Éric Dubois publie L’homme qui entendait des voix, un récit déroutant à la première personne, mélange de journal d’une souffrance intérieure et de compte-rendu psychiatrique que nous livre son héros, un homme arrivé à la cinquantaine qui s’est toujours senti décalé, en proie d’un mal-être incessant. La schizophrénie dont il souffre depuis plus de deux décennies a comme source son incapacité à trouver une place parmi ses semblables – amis, collègues de travail, relations intimes – et l’oblige à se retirer dans un territoire étrange où progressivement il commence à entendre des voix. Le phénomène tient plus de la pathologie que d’une quelconque vocation, même s’il s’agit par endroits des questionnements spirituels ou identitaires, plutôt semblables aux délires qu’à une certaine forme de discours. Ce ne sont, comme il les appelle, que des ombres de moi-même, des reliquats de rêves, des compagnons de solitude et de paradis artificiels. La réalité, une et indivisible devient un laboratoire où il se sent comme une souris perdue dans un labyrinthe et qui ne retrouve plus la sortie.
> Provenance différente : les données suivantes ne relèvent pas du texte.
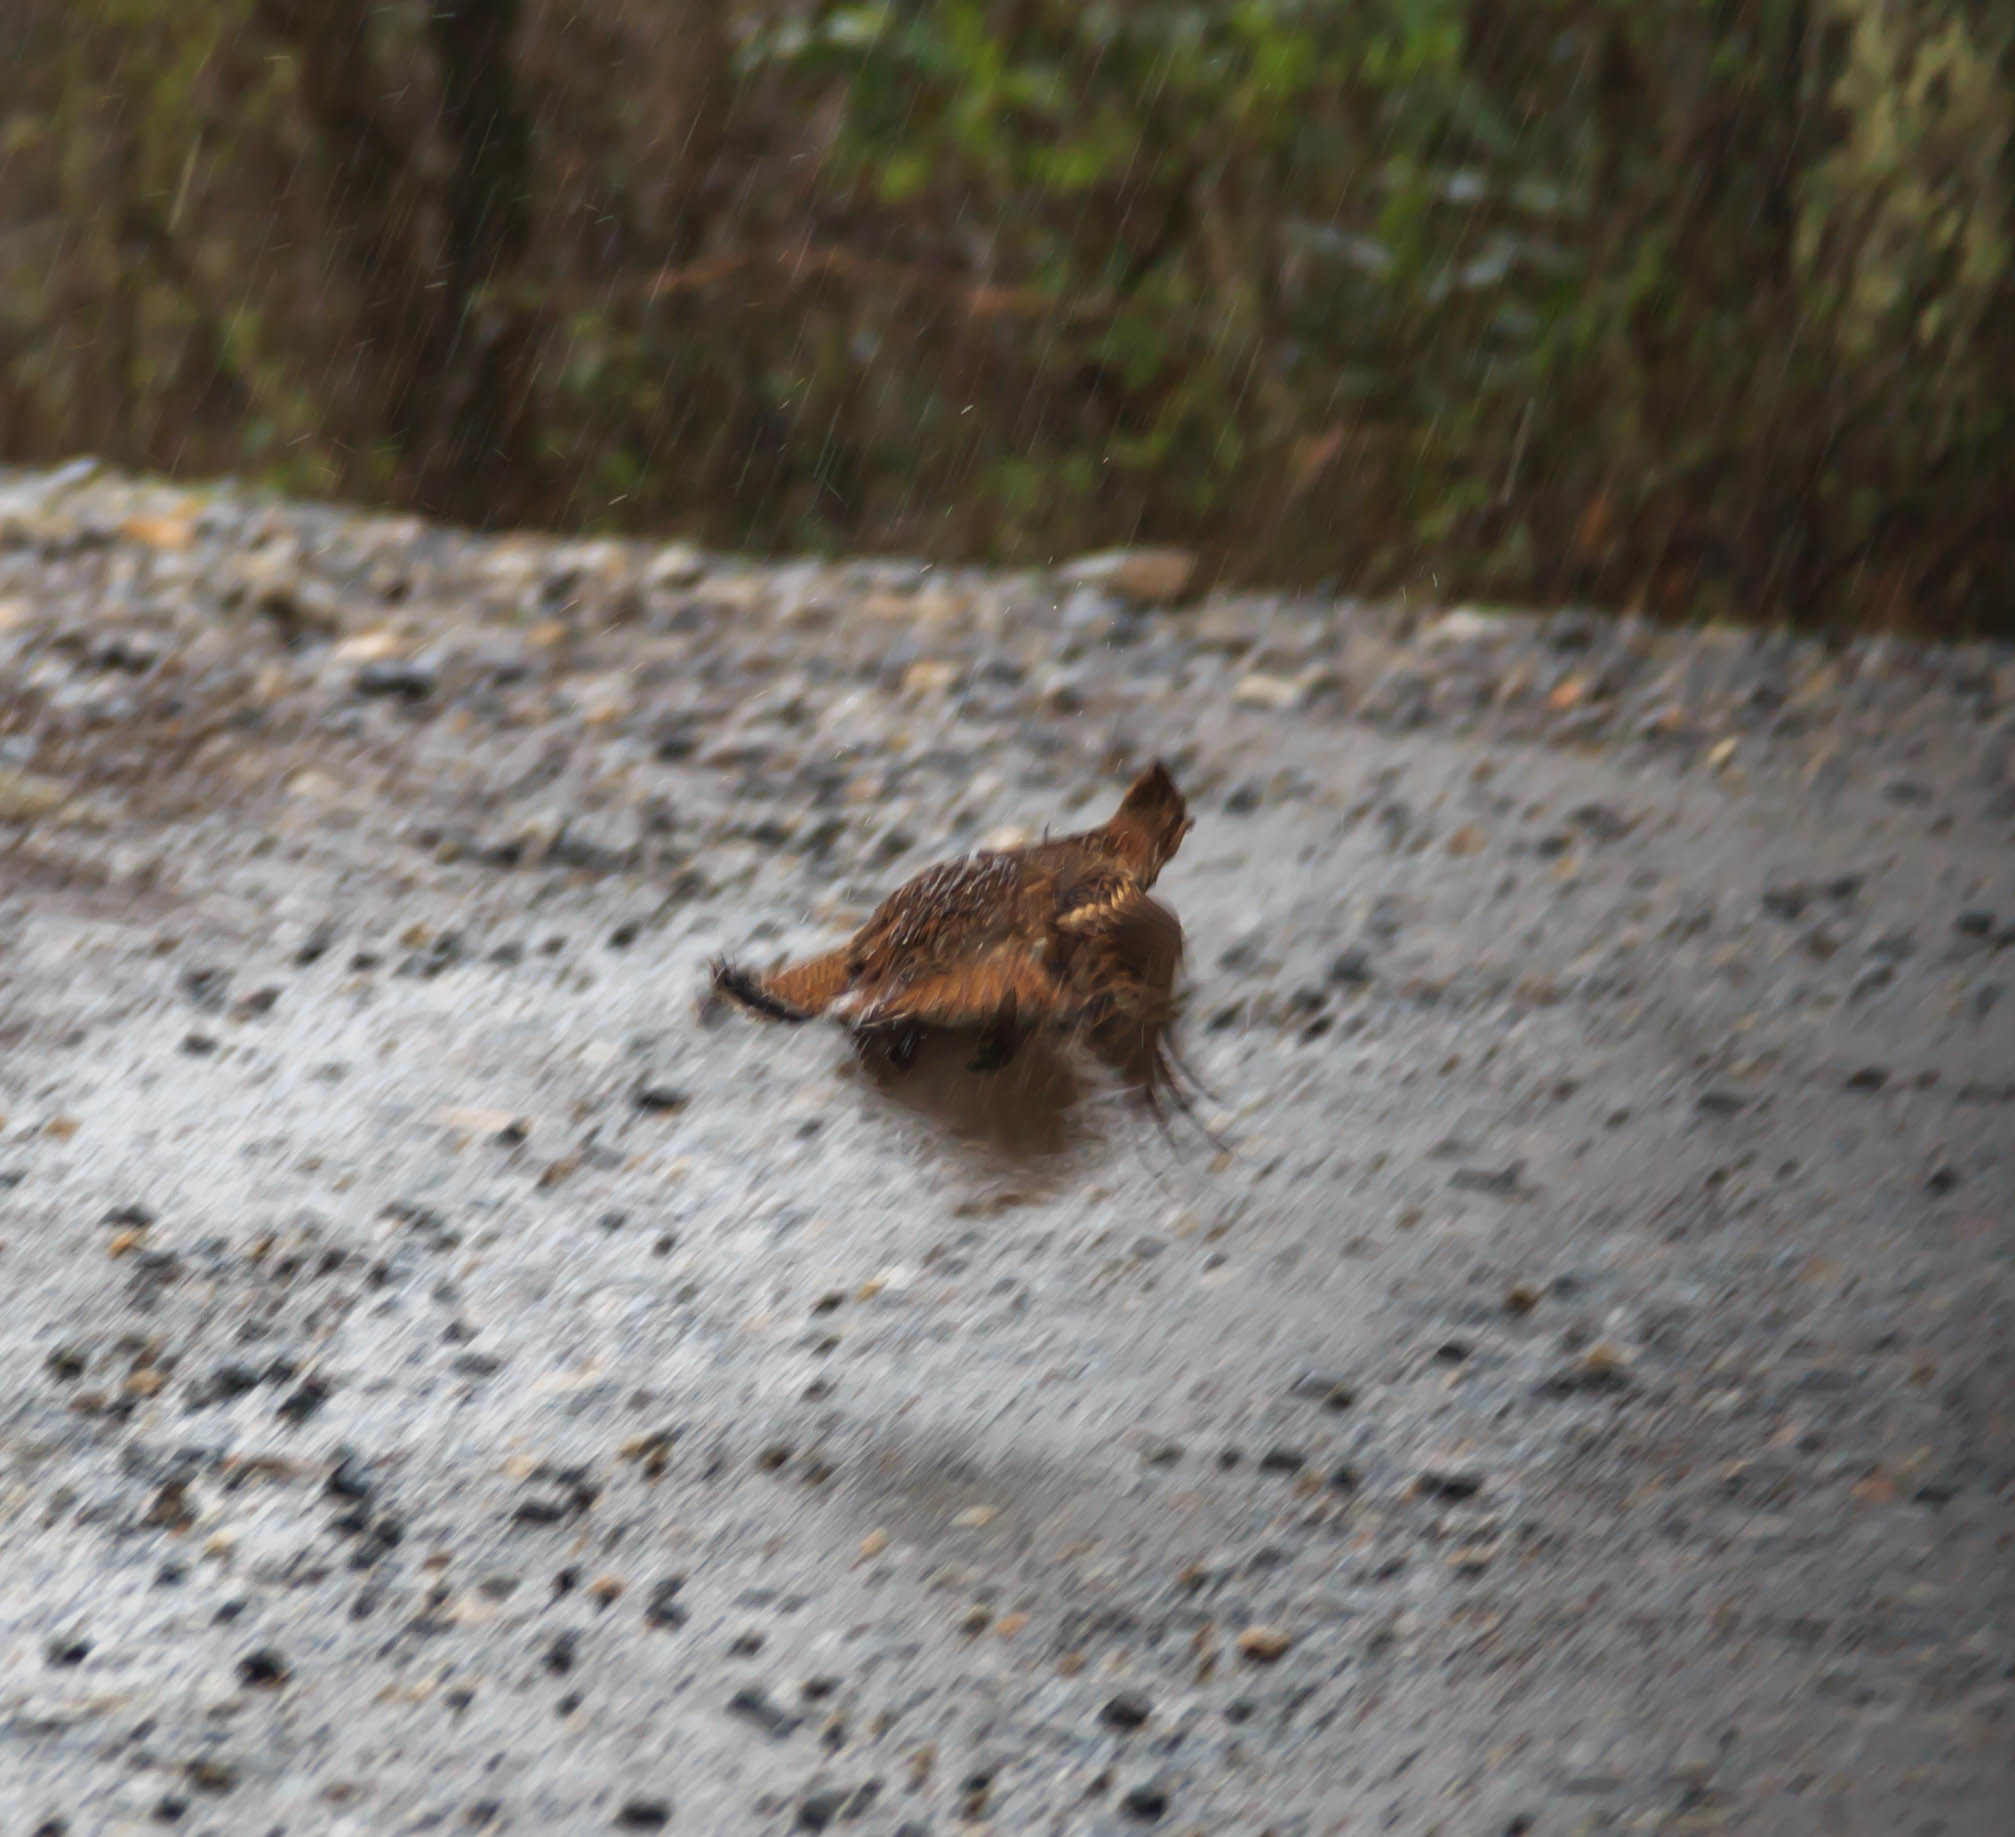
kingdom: Animalia
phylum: Chordata
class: Aves
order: Galliformes
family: Phasianidae
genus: Bonasa
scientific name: Bonasa umbellus
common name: Ruffed grouse
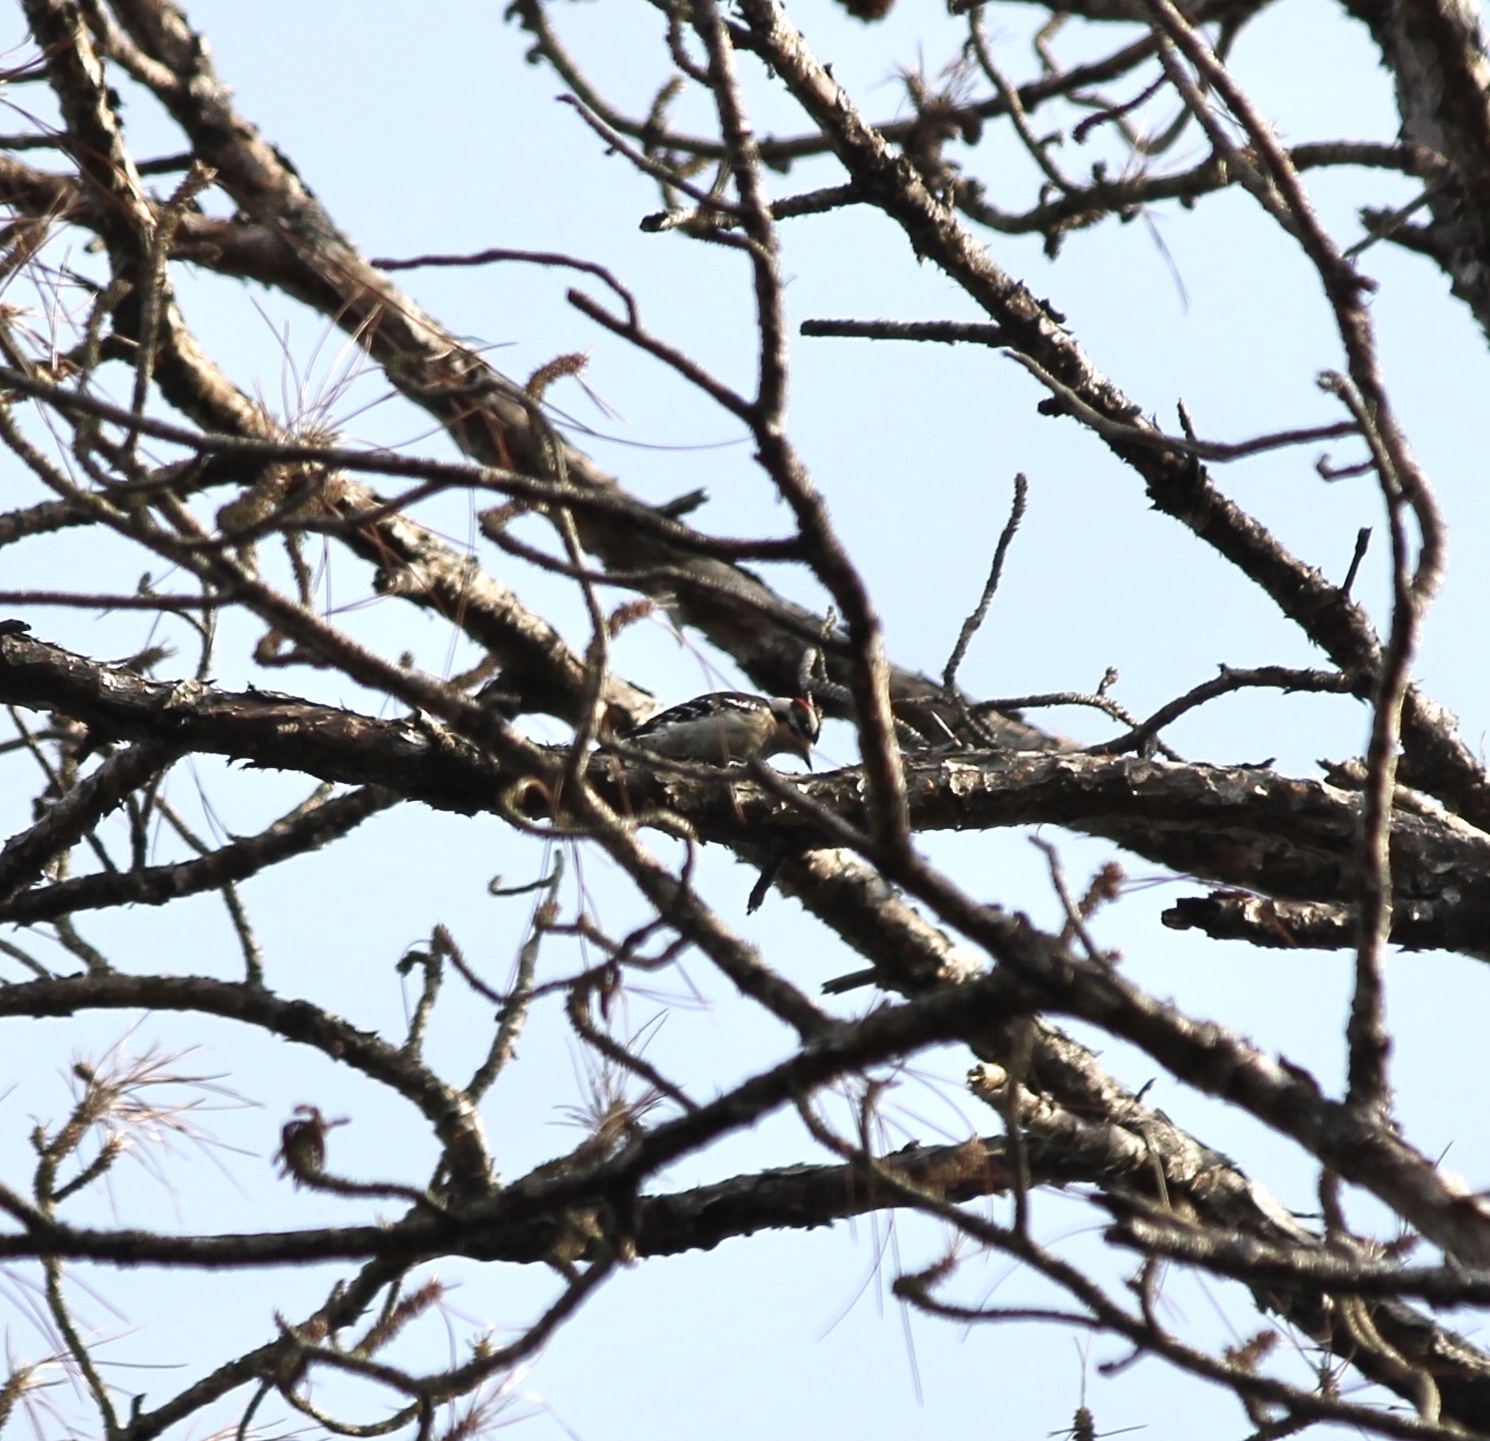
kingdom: Animalia
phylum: Chordata
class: Aves
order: Piciformes
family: Picidae
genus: Dryobates
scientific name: Dryobates pubescens
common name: Downy woodpecker
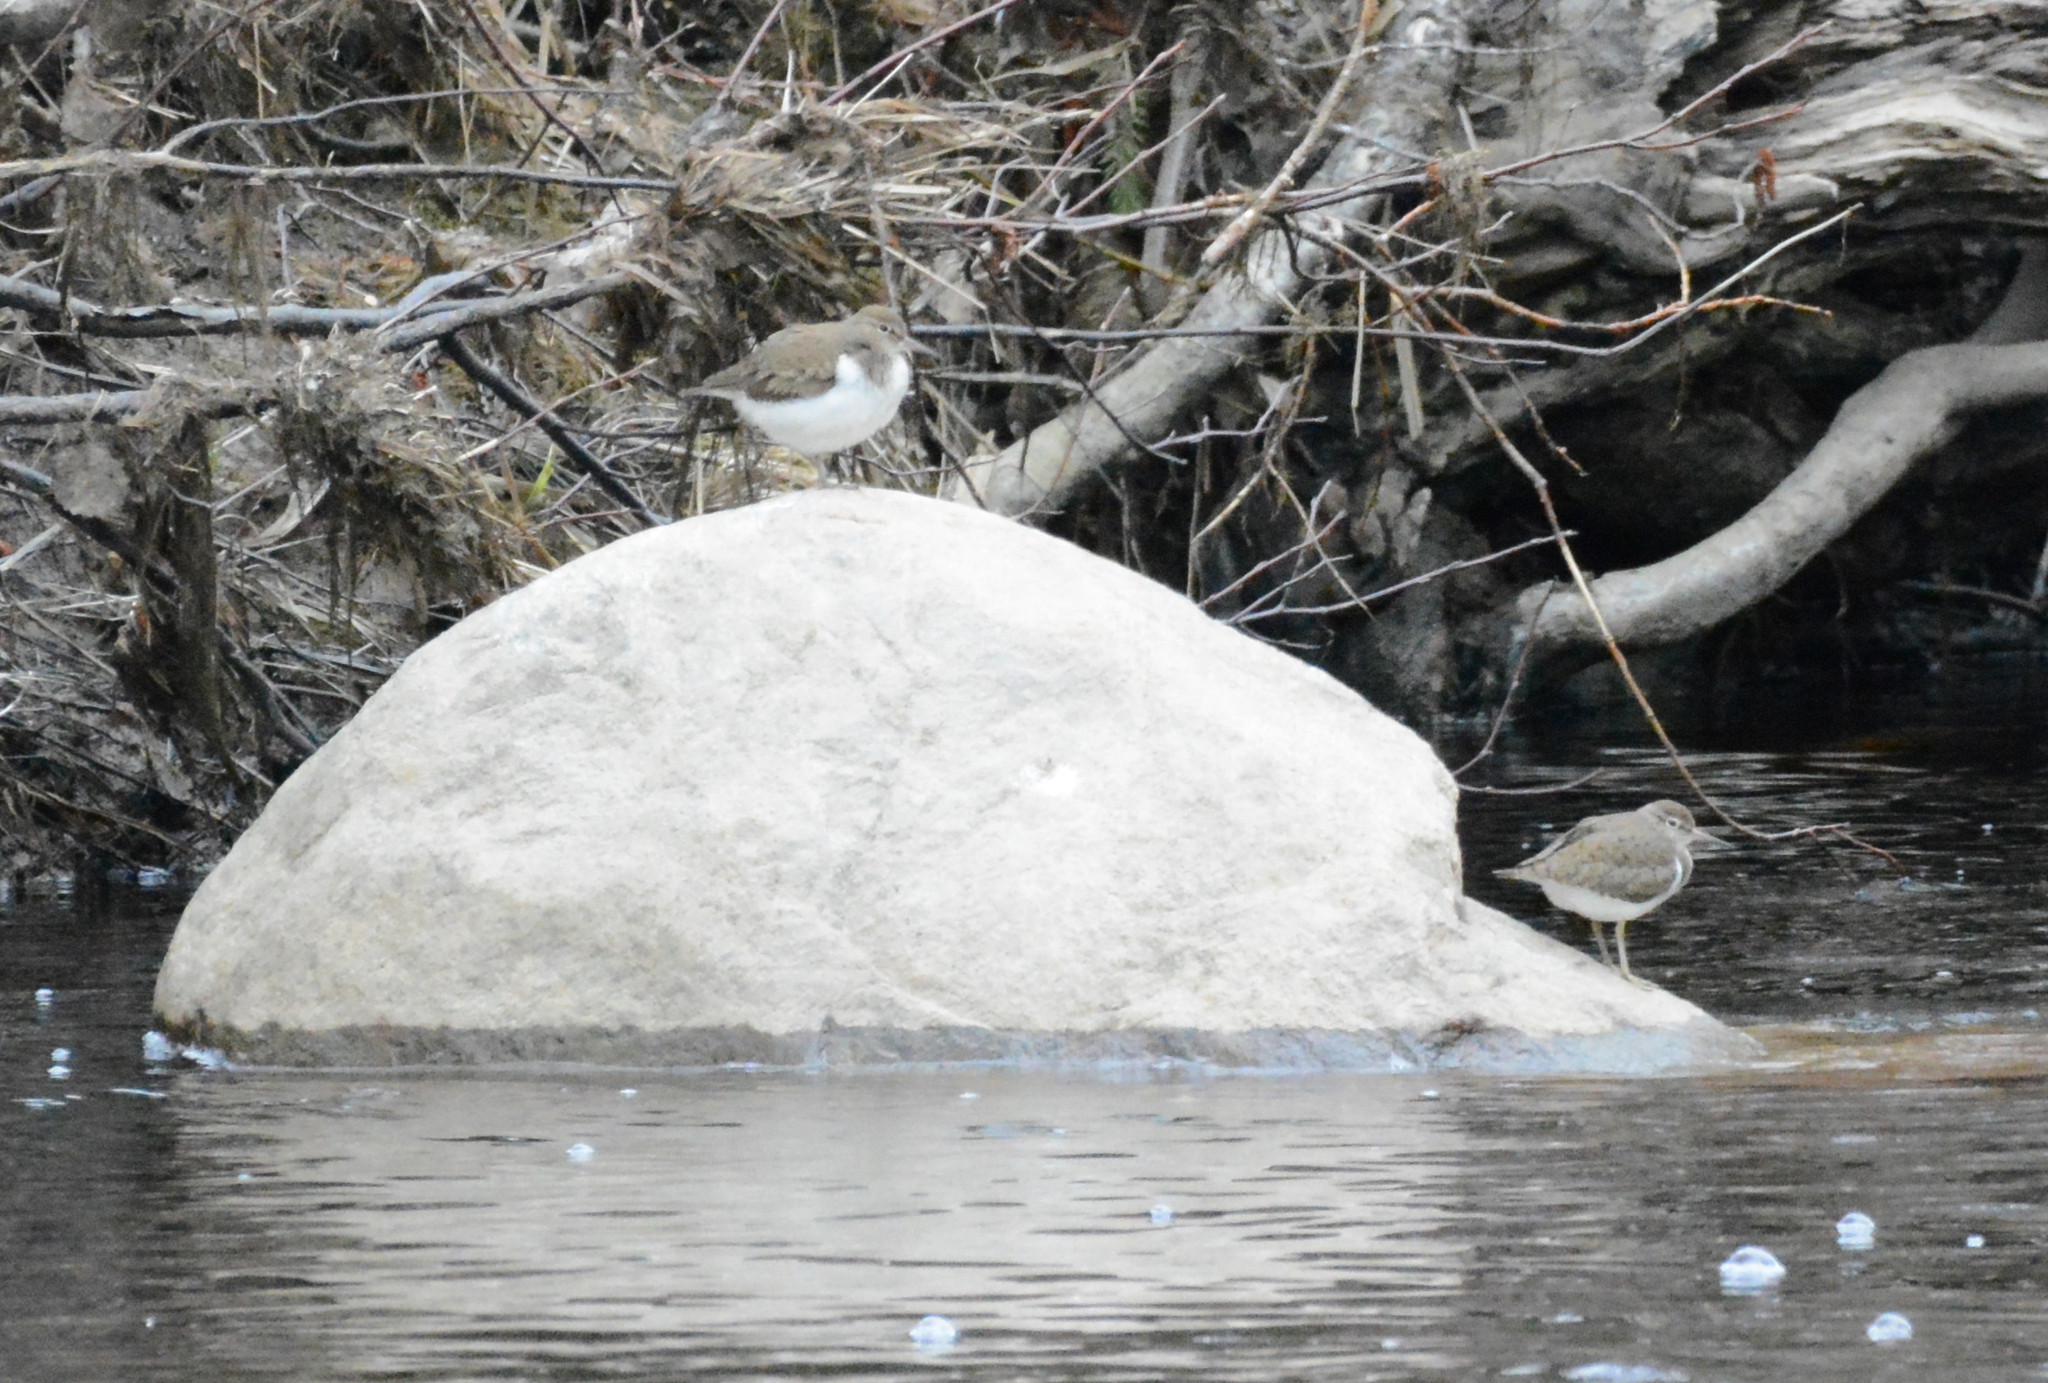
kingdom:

Et pourtant, malgré toutes ces incohérences, une porte reste patiemment entrouverte pour donner sens à ce tourment. Il s’agit de l’art de manier le langage, un plaisir qu’il a toujours cultivé avec une constante passion. L’écriture, dont il s’est depuis toujours senti attaché, est de son point de vue la seule lumière capable de donner sens à son discours alambiqué et obsessionnel. Cette exaltation à travers le langage poétique joue le rôle d’unique clé apte à déchiffrer son mal existentiel et de palier toute autre thérapie. C’est donc à travers ces différents textes poétiques, vrais exemples de sublimation de la souffrance du poète incompris, baudelairien par beaucoup de ressemblances, que va se réaliser un (réel) travail de couture, de raccommodage.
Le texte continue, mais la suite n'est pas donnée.